**Task goal**
Render the lines of the data below as a numbered list, leaving out the blank lines. Leave the pictures out of your answer.

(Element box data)
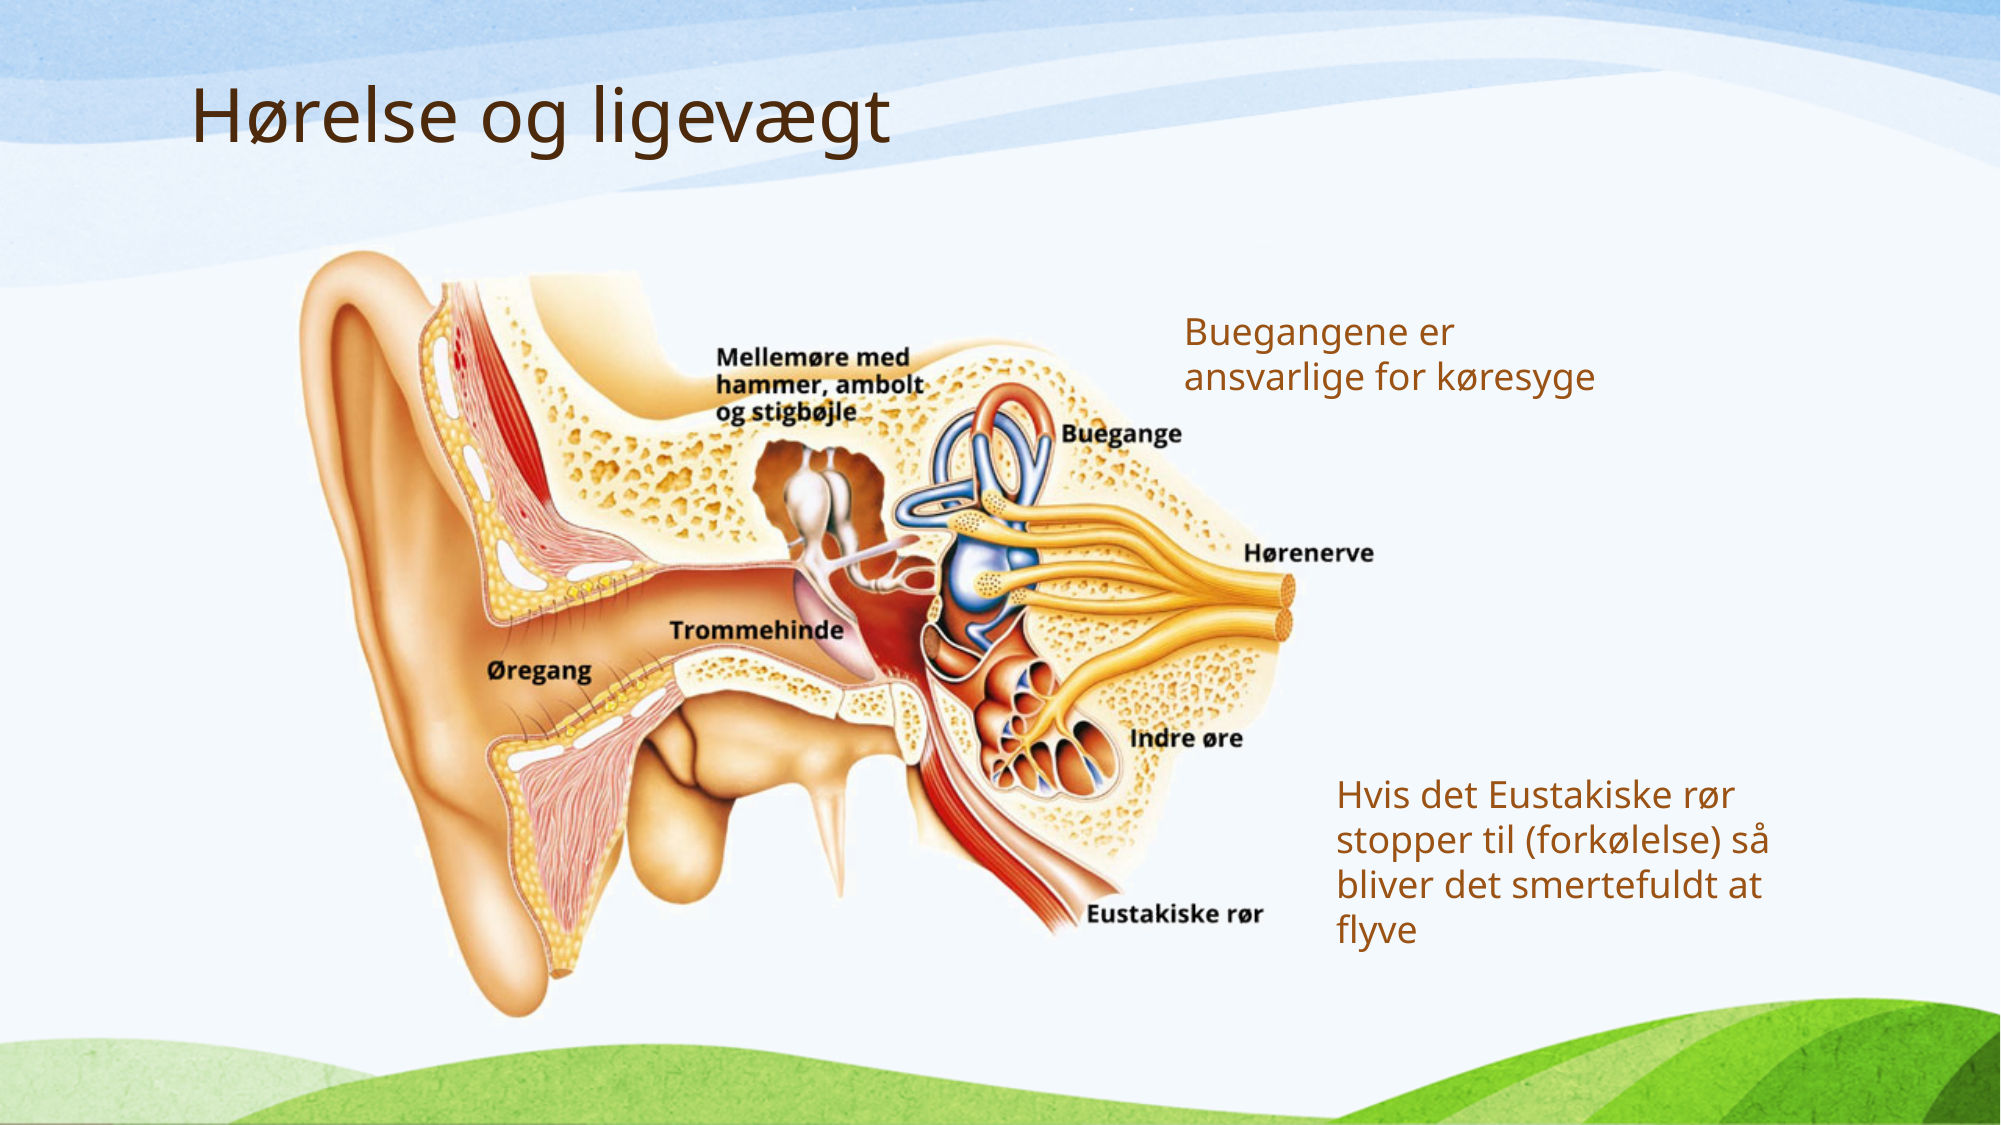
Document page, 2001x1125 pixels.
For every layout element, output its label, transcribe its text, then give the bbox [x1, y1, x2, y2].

text_box Hvis det Eustakiske rør stopper til (forkølelse) så bliver det smertefuldt at flyve [1321, 763, 1801, 959]
title Hørelse og ligevægt [174, 50, 1825, 167]
text_box Buegangene er ansvarlige for køresyge [1169, 301, 1639, 406]
picture [0, 0, 2001, 1125]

**Response to this task**
1. Document page, 2001x1125 pixels.
2. For every layout element, output its label, transcribe its text, then give the bbox [x1, y1, x2, y2].
3. text_box Hvis det Eustakiske rør stopper til (forkølelse) så bliver det smertefuldt at flyve [1321, 763, 1801, 959]
4. title Hørelse og ligevægt [174, 50, 1825, 167]
5. text_box Buegangene er ansvarlige for køresyge [1169, 301, 1639, 406]
6. picture [0, 0, 2001, 1125]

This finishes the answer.